#### PROVIDED RECORDS
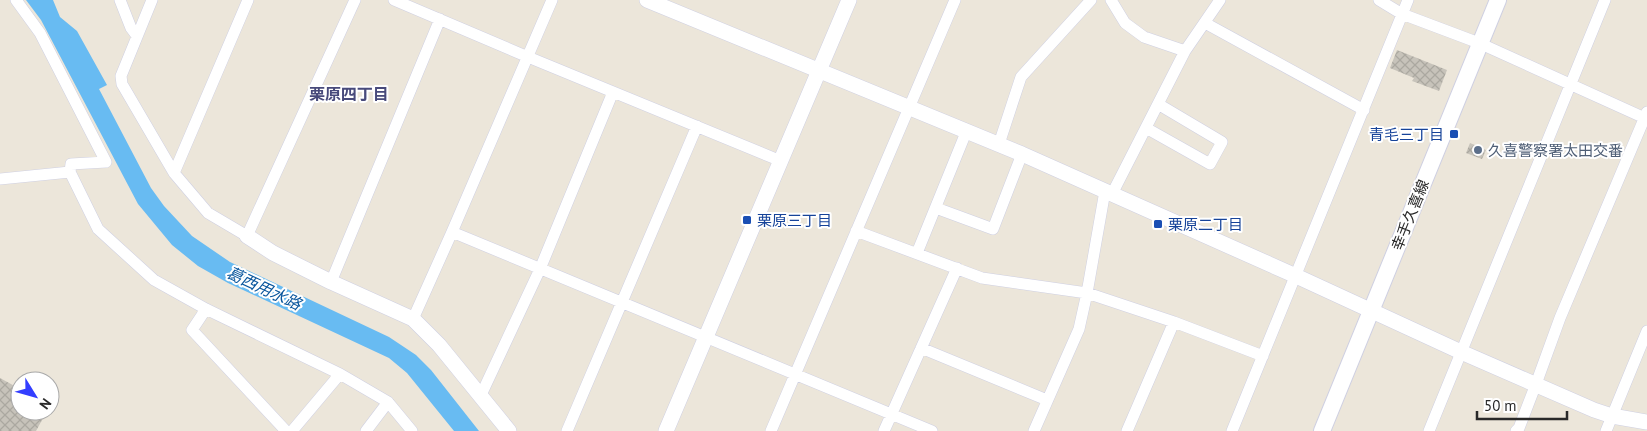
<svg xmlns="http://www.w3.org/2000/svg" width="1647" height="431" font-family="'PT Sans','Noto Sans JP',sans-serif">
	<style>
		.water { fill: #68bbf2 }
		.building { fill: url(#building-cross-hatch) }
		.lines { fill: none; stroke-linecap: round; stroke-linejoin: round }
		.minor-casing { stroke: #cfd0e2; stroke-width: 12 }
		.tertiary-casing { stroke: #cfd0e2; stroke-width: 16 }
		.secondary-casing { stroke: #cfd0e2; stroke-width: 18 }
		.minor { stroke: #fff; stroke-width: 11 }
		.tertiary { stroke: #fff; stroke-width: 15 }
		.secondary { stroke: #fff; stroke-width: 16 }
		.transit-dot { fill: #1a4fb4; stroke: #fff; stroke-width: 2 }
		.service-dot { fill: #5c6f8a; stroke: #fff; stroke-width: 2 }
		.labels { text-anchor: middle; dominant-baseline: central; stroke-width: 4; stroke-linejoin: round; paint-order: stroke }
		.transit-label { font-size: 15px; fill: #164399; stroke: #fff; text-anchor: start }
		.service-label { font-size: 15px; fill: #4e5e75; stroke: #fff; text-anchor: start }
		.street-label { font-size: 15px; fill: #292929; stroke: #fff }
		.neighbourhood-label { font-size: 16px; font-weight: bold; fill: #484a7b; stroke: #fff }
		.water-label { font-size: 16px; font-style: italic; fill: #09569d; stroke: #fff }
	</style>
	<defs>
		<pattern id="building-cross-hatch" width="8" height="8" patternUnits="userSpaceOnUse" patternTransform="scale(1.25)"><rect width="8" height="8" fill="#c7c3ba"/><path d="M0 0l8 8M0 8l8-8" fill="none" stroke="#aba8a0"/></pattern>
	</defs>
	<rect width="100%" height="100%" fill="#ece6da"/>
	<path class="water" d="M26,0H53L60,17L77,31L107,85L99,89L151,188L164,206L192,236L230,262L389,337L416,355L431,370L479,431H454L407,373L389,358L228,283L198,266L172,245L138,204L41,20Z"/>
	<path class="building" d="M1397,50L1447,70L1439,91L1412,81L1414,78L1390,68Z
		M1470,143L1486,150L1482,159L1466,153Z
		M0,378L20,389V411H47L36,431H0Z"/>
	<g class="lines">
		<g class="minor-casing">
			<path id="minor" d="M16,0L40,33L106,162L71,164L70,172L98,229L154,280L206,309L340,374L388,402L412,431
				M120,0L131,28L137,36
				M152,0L121,76L122,84L174,173L208,213L247,236L355,0
				M394,0L528,57L781,161
				M1111,0L1125,23L1144,37L1185,51
				M1379,0L1402,14L1479,43L1647,119
				M1205,23L1364,110
				M1146,128L1210,164L1222,142L1158,104
				M999,144L1021,77L1091,0
				M174,173L248,0
				M0,179L70,172
				M1112,194L1185,51L1220,0
				M936,208L993,229L1022,154
				M856,231L982,278L1087,293L1174,322L1263,356
				M452,232L932,431
				M917,253L967,130
				M331,282L440,19
				M206,309L192,330L286,431
				M413,319L452,232L552,0
				M921,348L1047,400
				M481,395L540,269L613,92
				M292,431L340,374
				M366,431L388,402
				M567,431L697,126
				M771,431L955,0
				M884,431L957,268
				M1034,431L1079,329L1087,293L1105,191
				M1127,431L1174,322
				M1232,431L1408,0
				M1429,431L1605,0
				M1516,431L1519,428L1536,384L1560,318L1647,112
				M1606,431L1647,331"/>
		</g>
		<g class="tertiary-casing">
			<path id="tertiary" d="M647,0L1022,154L1296,276L1461,352L1594,410L1612,416L1647,422
				M247,236L273,253L331,282L413,319L439,345L509,431
				M666,431L849,0"/>
		</g>
		<g class="secondary-casing">
			<path id="secondary" d="M1322,431L1498,0"/>
		</g>
		<use href="#minor" class="minor"/>
		<use href="#tertiary" class="tertiary"/>
		<use href="#secondary" class="secondary"/>
	</g>
	<g class="transit-dot">
		<rect x="1449" y="129" width="10" height="10" rx="2.5"/>
		<rect x="742" y="215" width="10" height="10" rx="2.5"/>
		<rect x="1153" y="219" width="10" height="10" rx="2.5"/>
	</g>
	<circle class="service-dot" cx="1478" cy="150" r="5"/>
	<g class="labels">
		<g class="transit-label">
			<text x="1444" y="134" text-anchor="end">青毛三丁目</text>
			<text x="757" y="220">栗原三丁目</text>
			<text x="1168" y="224">栗原二丁目</text>
		</g>
		<g class="service-label">
			<text x="1488" y="150">久喜警察署太田交番</text>
		</g>
		<g class="street-label">
			<text transform="translate(1410 215) rotate(-68)">幸手久喜線</text>
		</g>
		<g class="neighbourhood-label">
			<text x="349" y="94">栗原四丁目</text>
		</g>
		<g class="water-label">
			<text transform="translate(264 288) rotate(25)">葛西用水路</text>
		</g>
	</g>
	<g transform="translate(35 396) rotate(127)"><circle r="24" fill="#ffffff" stroke="#a9a9a9"/>
	<path d="M0-4L9 19L0 12L-9 19Z" fill="#333eff"/>
	<text y="-8" font-size="14" font-weight="bold" text-anchor="middle" fill="#292929">N</text>
	</g>
	<path d="M1477 411v8h90v-8" fill="none" stroke="#292929" stroke-width="2.5"/>
	<text x="1484" y="411" font-size="15" fill="#292929" stroke="#ffffff" stroke-width="4" paint-order="stroke">50 m</text>
</svg>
########
WHAT YOU NEED TO DO —
Throughout the records above, find the lines in which the word "paint" appears and return them.

OUTPUT FOR THIS TASK —
		.labels { text-anchor: middle; dominant-baseline: central; stroke-width: 4; stroke-linejoin: round; paint-order: stroke }
	<text x="1484" y="411" font-size="15" fill="#292929" stroke="#ffffff" stroke-width="4" paint-order="stroke">50 m</text>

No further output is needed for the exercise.